Find each line in the listing below that contains the string "имбалансов", and copy those lines out in full. Matching is case-sensitive.

───

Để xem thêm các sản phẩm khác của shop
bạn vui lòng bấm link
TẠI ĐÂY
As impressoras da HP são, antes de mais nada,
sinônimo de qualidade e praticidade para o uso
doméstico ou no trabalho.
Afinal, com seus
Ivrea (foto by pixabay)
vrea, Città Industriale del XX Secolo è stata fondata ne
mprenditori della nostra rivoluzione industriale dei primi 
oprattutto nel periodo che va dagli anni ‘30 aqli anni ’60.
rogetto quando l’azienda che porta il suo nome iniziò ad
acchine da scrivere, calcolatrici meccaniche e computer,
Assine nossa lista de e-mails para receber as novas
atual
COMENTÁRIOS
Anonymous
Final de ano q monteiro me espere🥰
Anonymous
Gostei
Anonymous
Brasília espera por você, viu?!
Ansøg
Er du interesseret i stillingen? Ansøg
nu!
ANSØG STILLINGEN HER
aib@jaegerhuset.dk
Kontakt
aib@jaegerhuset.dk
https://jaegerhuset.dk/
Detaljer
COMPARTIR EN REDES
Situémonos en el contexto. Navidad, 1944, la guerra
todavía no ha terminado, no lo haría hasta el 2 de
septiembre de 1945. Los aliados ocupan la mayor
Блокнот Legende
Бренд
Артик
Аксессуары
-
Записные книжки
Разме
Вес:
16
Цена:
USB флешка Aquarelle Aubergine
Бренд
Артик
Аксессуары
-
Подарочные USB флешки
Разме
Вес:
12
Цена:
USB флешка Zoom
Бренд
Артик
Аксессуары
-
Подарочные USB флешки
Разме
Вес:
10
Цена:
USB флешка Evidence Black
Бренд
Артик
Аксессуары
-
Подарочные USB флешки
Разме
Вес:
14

───

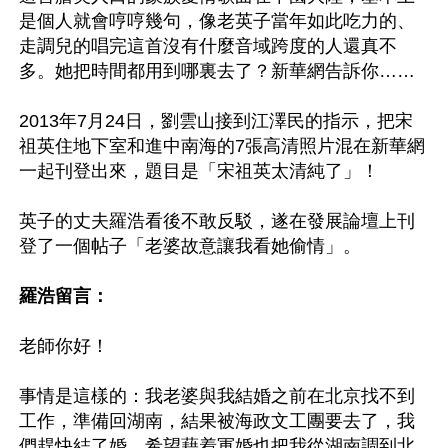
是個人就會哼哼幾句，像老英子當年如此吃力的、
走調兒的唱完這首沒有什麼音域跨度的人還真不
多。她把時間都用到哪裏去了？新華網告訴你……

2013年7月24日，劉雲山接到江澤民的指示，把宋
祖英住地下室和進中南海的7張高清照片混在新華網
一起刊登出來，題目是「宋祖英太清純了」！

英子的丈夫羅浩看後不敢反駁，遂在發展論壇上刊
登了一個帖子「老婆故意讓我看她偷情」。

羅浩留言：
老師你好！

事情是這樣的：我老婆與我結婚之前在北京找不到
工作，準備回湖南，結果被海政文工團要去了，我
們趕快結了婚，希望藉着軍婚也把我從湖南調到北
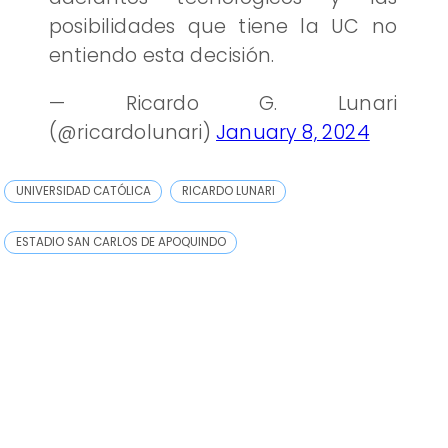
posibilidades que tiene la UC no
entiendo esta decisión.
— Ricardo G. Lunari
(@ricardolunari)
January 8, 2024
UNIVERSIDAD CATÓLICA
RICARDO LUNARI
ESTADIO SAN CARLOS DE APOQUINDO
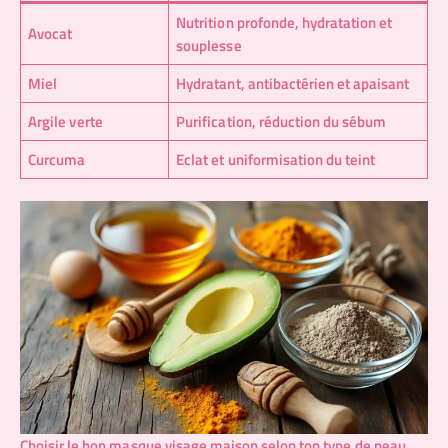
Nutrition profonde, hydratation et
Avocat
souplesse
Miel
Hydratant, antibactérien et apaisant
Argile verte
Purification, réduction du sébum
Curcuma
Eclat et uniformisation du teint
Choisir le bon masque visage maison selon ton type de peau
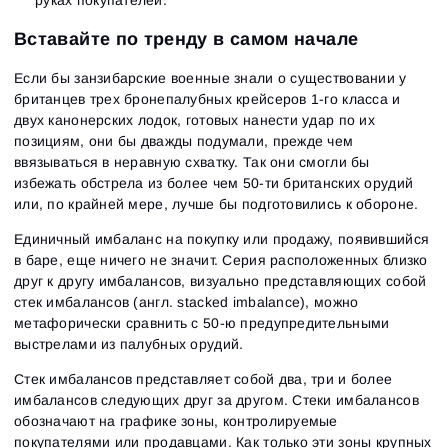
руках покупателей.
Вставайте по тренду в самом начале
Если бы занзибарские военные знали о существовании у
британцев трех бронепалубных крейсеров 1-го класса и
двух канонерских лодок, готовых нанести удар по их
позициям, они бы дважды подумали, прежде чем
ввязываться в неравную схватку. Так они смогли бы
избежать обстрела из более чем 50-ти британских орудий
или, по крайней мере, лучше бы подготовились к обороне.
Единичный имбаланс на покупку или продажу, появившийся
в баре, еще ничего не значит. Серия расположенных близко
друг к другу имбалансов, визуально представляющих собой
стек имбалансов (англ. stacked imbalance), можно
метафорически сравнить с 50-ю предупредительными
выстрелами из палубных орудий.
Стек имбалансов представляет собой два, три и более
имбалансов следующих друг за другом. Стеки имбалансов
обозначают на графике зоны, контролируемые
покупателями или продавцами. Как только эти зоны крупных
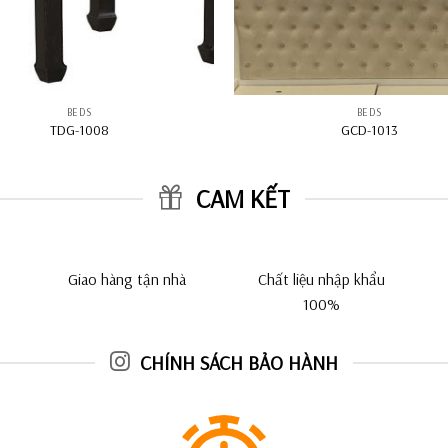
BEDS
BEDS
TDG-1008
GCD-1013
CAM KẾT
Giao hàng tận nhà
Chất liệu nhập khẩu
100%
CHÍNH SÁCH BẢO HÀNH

───

◆ **Output below**:
друг к другу имбалансов, визуально представляющих собой
стек имбалансов (англ. stacked imbalance), можно
Стек имбалансов представляет собой два, три и более
имбалансов следующих друг за другом. Стеки имбалансов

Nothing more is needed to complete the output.